Angola diamond production triples

Diamond production in government-controlled regions of Angola is expected to triple to 600 million dollars this year, the geology and mines ministry announced Thursday.
Last year’s production of rough diamonds was valued at 200 million dollars, deputy mines minister Carlos Sumbula told the state-run Jornal de Angola newspaper.
The increase comes after a major government offensive to seize major diamond-producing regions from the rebel National Union for the Total Independence of Angola (UNITA).
The rebels ‘have lost almost all of the diamond-producing regions that they were exploiting,’ Sumbula said.
The government has claimed that it now has control of all the nation’s diamond mines, which UNITA had used to finance its side of the civil war.
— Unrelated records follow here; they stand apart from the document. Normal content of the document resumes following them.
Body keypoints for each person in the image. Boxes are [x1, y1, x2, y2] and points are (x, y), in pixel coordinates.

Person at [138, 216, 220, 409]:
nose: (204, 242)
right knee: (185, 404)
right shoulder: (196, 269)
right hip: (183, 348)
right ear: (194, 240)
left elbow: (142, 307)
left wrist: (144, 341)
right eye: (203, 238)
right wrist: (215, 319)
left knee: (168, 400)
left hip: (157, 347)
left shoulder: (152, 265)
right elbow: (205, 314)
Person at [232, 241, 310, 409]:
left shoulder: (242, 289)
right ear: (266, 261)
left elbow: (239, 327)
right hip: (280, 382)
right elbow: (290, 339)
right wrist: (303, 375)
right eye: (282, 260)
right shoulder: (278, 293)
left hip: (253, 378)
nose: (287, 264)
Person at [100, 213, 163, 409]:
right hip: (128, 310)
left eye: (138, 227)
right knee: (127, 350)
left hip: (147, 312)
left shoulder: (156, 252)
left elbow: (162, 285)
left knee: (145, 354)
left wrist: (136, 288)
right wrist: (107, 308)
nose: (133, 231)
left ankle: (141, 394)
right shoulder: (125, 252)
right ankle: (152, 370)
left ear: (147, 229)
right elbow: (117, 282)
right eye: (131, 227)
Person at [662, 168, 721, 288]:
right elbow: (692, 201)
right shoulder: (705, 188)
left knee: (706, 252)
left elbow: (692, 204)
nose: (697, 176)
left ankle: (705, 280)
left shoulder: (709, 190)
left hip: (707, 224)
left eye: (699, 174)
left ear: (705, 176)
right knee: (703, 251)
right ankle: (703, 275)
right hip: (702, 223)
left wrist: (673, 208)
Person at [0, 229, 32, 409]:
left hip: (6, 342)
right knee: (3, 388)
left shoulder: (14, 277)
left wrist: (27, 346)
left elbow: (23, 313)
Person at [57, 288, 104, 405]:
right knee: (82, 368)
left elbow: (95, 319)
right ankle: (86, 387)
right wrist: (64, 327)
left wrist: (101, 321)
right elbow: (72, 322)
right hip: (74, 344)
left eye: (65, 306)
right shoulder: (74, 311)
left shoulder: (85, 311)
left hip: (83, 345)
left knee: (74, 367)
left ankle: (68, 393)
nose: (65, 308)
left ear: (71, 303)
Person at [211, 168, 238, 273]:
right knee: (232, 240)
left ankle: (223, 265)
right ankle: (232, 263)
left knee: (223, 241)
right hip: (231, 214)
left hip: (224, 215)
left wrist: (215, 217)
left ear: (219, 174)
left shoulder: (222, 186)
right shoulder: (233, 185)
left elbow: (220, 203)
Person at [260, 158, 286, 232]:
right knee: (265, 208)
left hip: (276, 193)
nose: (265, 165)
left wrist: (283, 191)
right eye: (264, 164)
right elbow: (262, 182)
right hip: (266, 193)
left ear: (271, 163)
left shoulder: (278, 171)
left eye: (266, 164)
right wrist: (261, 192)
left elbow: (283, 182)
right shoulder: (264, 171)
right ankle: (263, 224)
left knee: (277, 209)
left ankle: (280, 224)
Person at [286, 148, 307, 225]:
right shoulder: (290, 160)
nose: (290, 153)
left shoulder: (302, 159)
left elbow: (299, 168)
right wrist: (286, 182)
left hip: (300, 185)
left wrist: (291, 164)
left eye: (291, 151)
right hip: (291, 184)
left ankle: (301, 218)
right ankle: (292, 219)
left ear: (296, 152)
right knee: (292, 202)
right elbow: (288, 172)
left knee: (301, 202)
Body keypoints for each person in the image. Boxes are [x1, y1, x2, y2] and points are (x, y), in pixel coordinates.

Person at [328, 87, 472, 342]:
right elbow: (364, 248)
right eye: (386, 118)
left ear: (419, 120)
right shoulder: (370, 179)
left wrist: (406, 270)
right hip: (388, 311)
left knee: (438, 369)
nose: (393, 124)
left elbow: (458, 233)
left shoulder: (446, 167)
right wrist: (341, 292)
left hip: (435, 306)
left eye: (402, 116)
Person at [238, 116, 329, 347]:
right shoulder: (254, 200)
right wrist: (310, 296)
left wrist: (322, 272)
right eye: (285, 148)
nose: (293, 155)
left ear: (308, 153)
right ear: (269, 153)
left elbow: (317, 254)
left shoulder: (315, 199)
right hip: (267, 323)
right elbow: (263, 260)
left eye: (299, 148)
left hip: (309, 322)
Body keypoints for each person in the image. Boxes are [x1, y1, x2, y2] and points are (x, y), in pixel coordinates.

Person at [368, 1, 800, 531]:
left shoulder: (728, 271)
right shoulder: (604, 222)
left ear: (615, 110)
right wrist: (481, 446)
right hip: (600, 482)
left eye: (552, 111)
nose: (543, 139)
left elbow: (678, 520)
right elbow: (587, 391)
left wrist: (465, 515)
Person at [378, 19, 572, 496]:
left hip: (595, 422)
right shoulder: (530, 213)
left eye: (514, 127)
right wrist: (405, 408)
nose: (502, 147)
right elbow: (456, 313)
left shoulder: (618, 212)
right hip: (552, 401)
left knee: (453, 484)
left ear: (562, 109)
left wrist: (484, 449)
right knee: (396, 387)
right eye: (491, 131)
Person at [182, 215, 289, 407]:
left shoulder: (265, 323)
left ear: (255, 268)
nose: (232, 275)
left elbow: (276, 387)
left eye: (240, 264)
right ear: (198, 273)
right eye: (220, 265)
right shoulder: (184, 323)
Angola’s government has also tried to crack down on the black market for diamonds, by allowing only one company to sell gems mined here.
The recently formed Angola Selling Corporation (ASCORP) is a joint venture between Angola’s SODAIAM, Israel’s Wellox and Belgium’s Tais.
Before ASCORP was created, the government was losing nearly two million dollars a day to diamond sales on the black market, mostly by UNITA rebels, Sumbula said.
Illegal diamond sales are now down to about one million dollars a day, he said.
‘UNITA hardly has any diamond deposits to tap now. Now they are only selling part of their stocks,’ he said.
Diamonds are Angola’s second-largest export. Oil is the nation’s top export. Most oil wells are located in offshore waters, which are under government control. Their production is expected to reach one million barrels per day by the end of 2000.